[Start of Attachment]

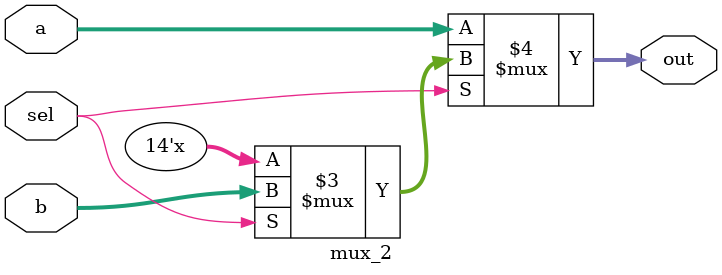
<source format=v>
module mux_2(input [13:0] a, b,input sel, output[13:0] out);
  /*
  always begin
    case (sel)
      0 : out = a;
      1 : out = b;
      default: out = 14'bz;
    endcase
  end
  */
  
  assign out = sel == 1'b0 ? a : sel == 1'b1 ? b : 14'bz;
endmodule 
</source>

[End of Attachment]

Print exactly the lines from the one with "0 : out = a;" through the last line of the material, including both, and no others.

      0 : out = a;
      1 : out = b;
      default: out = 14'bz;
    endcase
  end
  */
  
  assign out = sel == 1'b0 ? a : sel == 1'b1 ? b : 14'bz;
endmodule 
</source>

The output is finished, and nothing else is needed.